O estudo – O objetivo da pesquisa de Gabriel foi avaliar o extrato etanólico de própolis e óleo essencial de cravo-da-índia como substituto do paraformaldeído no processo de sanitização de ovos férteis. No total, 1.800 ovos férteis provenientes de matrizes da linhagem CPK (Pesadão Vermelho) com 40 semanas de idade, foram distribuídos aleatoriamente entre os tratamentos de sanitização (álcool de cereais, óleo essencial de cravo, extrato etanólico de própolis e paraformaldeído). A pulverização foi o método de aplicação para todos os tratamentos, exceto o paraformaldeído, para o qual a fumigação foi utilizada. O delineamento experimental foi em blocos casualizados com 4 tratamentos.

 

A análise dos parâmetros de incubação foi baseada em 6 repetições por tratamento e indicou que a perda de peso dos ovos foi menor nos ovos tratados com extrato etanólico de própolis (8,59±3,34%) do que nos ovos tratados com álcool de cereais (13,40±2,87%), com óleo essencial de cravo (12,96±3,33%) e com paraformaldeído (13,05±3,24%).

 

A eclodibilidade dos ovos férteis (51,39±5,81) e a eclosão (44,74±6,79%) foram afetadas negativamente pela aplicação do extrato etanólico de própolis.

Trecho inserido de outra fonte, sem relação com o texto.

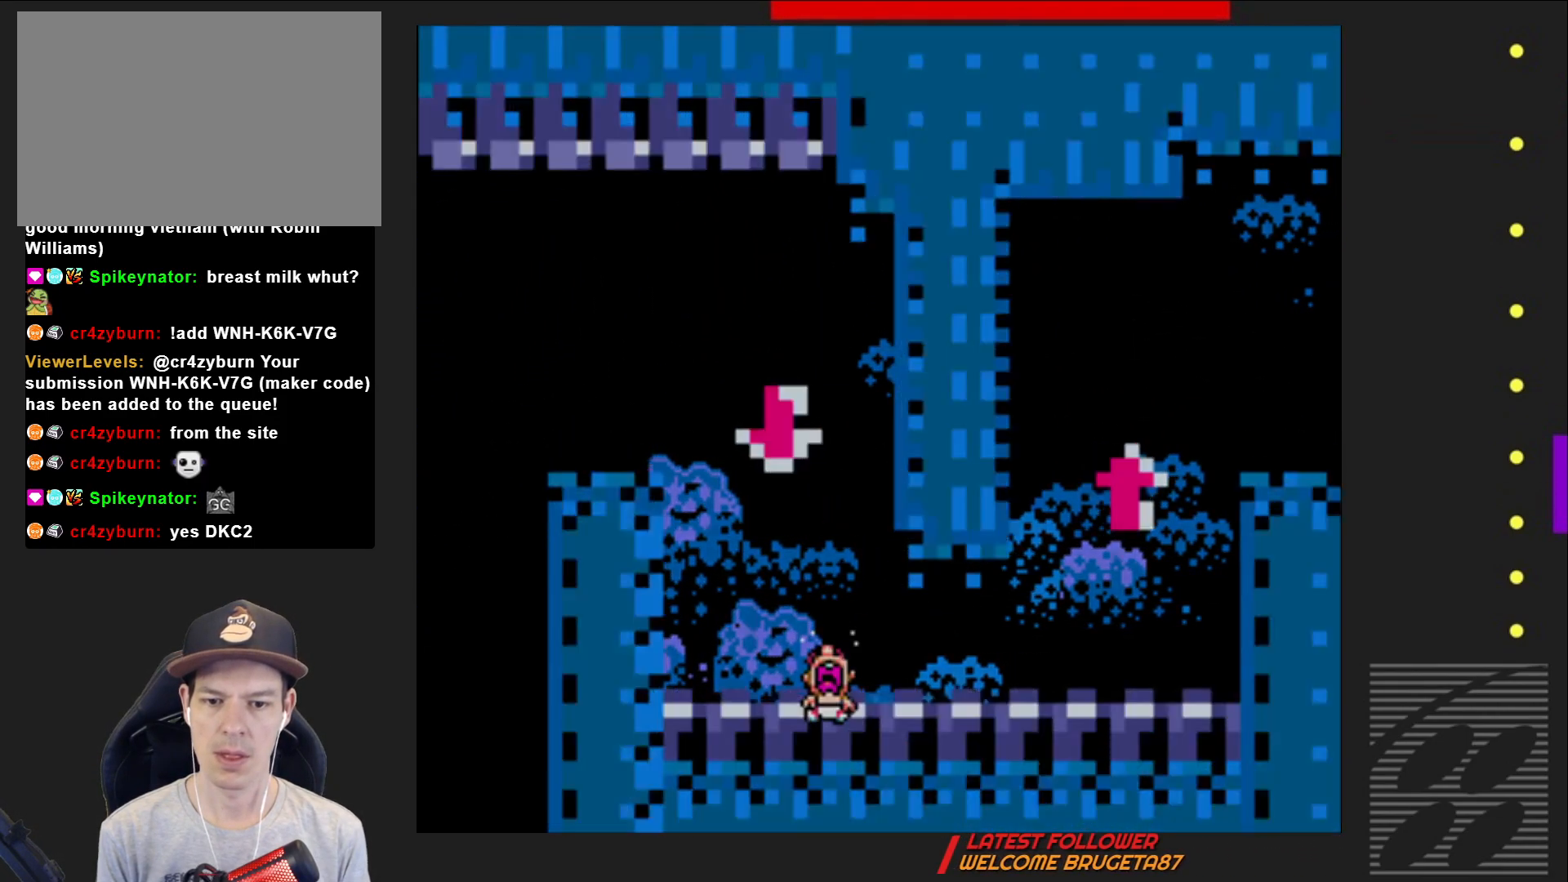
{"buttons": ["SQUARE"], "events": []}
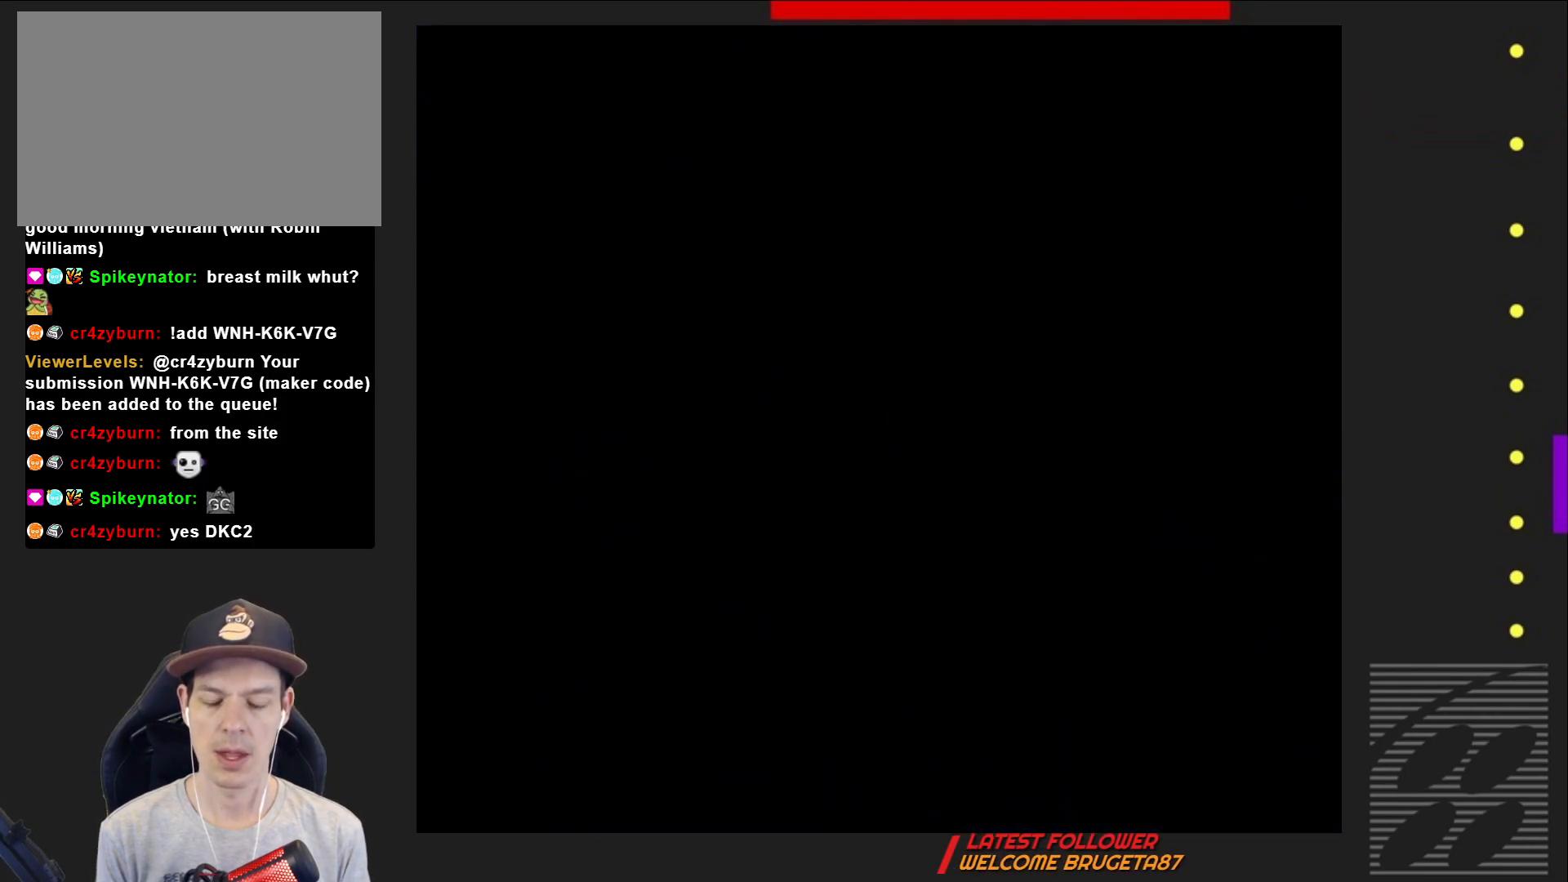
{"buttons": ["SQUARE"], "events": []}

A mortalidade tardia foi maior quando comparada com a mortalidade precoce, para os tratamentos álcool de cereais (12,14±4,72; 2,86±3,30%), óleo essencial de cravo-da-índia (4,60±5,95; 3,03±3,50%) e extrato etanólico de própolis (36,63±6,60; 11,98±4,30). Os ovos pulverizados com óleo essencial de cravo-da-índia (67,90±1,87%), paraformaldeído (67,80±1,85%) e álcool de cereais (67,50±1,92%), apresentaram rendimentos de pintos classificados como “ideal”. Por outro lado, ovos tratados com o extrato etanólico de própolis (69,25±1,68%) apresentaram classificação “elevada” e, com isso, sua aplicação na concentração usada no presente estudo não é recomendada. O óleo essencial de cravo, pulverizado em ovos férteis como agente sanitizante, não diferiu do paraformaldeído em relação aos parâmetros de rendimento de incubação.